## SUPPLIED TEXT
··········
General information
- Location: Station Rd, Abohar, Fazilka district, Punjab India
- Coordinates: 30°08′21″N 74°11′42″E﻿ / ﻿30.1393°N 74.1951°E
- Elevation: 185.78 metres (609.5 ft)
- System: Indian Railways junction station
- Owner: Indian Railways
- Operator: Northern Railway
- Lines: Fazilka–Abohar–Sri Ganganagar line,; Sri Ganganagar–Abohar–Bathinda line;
- Platforms: 2
- Tracks: 3 nos 5 ft 6 in (1,676 mm) broad gauge

Construction
- Structure type: Standard on ground
- Parking: Yes
- Accessible: Wheelchair ramp Wheelchair available

Other information
- Status: Functioning
- Station code: ABS

History
- Opened: 1892

Passengers
- 2018: 5662 per day

= Abohar Junction railway station =

Railway Station in Punjab, India

Abohar Junction (station code: ABS) is located in Fazilka district in the Indian state of Punjab and serves Abohar city. Abohar station falls under Ambala railway division of Northern Railway zone of Indian Railways. Abohar city is the administrative headquarter of Abohar Tehsil in Fazilka district.

== Overview ==
Abohar railway station is located at an elevation of 185.78 m. It is one of the oldest train stations established in 1892 on Indian subcontinent during British Raj. This station is located on the single track, broad gauge, Bathinda–Sri Ganganagar line.
··········
## GIVEN ENTRIES
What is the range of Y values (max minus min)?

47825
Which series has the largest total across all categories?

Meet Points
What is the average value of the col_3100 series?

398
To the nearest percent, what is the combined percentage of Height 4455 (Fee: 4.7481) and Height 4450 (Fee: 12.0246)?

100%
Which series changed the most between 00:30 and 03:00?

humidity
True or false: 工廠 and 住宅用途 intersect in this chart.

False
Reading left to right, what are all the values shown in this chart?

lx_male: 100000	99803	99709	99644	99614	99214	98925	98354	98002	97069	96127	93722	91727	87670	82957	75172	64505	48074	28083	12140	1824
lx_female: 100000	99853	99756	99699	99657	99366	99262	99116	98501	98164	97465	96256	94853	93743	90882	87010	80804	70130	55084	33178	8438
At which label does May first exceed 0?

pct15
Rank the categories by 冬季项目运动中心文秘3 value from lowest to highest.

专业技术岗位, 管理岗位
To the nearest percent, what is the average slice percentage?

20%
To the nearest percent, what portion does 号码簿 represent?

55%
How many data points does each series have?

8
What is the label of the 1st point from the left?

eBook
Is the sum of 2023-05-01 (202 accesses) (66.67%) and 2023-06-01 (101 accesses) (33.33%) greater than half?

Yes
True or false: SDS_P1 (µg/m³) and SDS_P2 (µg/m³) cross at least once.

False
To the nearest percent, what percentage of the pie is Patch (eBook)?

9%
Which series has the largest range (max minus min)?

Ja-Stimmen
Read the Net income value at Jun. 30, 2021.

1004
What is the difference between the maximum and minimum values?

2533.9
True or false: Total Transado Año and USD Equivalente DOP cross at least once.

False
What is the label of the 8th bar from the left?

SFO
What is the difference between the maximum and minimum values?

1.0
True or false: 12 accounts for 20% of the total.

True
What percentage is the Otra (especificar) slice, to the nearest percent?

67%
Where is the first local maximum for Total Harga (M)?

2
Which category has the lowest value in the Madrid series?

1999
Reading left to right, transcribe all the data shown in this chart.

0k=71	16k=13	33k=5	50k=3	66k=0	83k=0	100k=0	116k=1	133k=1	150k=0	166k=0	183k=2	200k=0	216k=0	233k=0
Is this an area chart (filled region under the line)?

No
··········
## PROBLEM DETAILS
In the Abohar Junction station page, change "Fazilka district" to "Fazilka District" and write out everything from "Railway Station in" down to "in Fazilka district." with that change.

## RESPONSE BELOW
Railway Station in Punjab, India

Abohar Junction (station code: ABS) is located in Fazilka District in the Indian state of Punjab and serves Abohar city. Abohar station falls under Ambala railway division of Northern Railway zone of Indian Railways. Abohar city is the administrative headquarter of Abohar Tehsil in Fazilka District.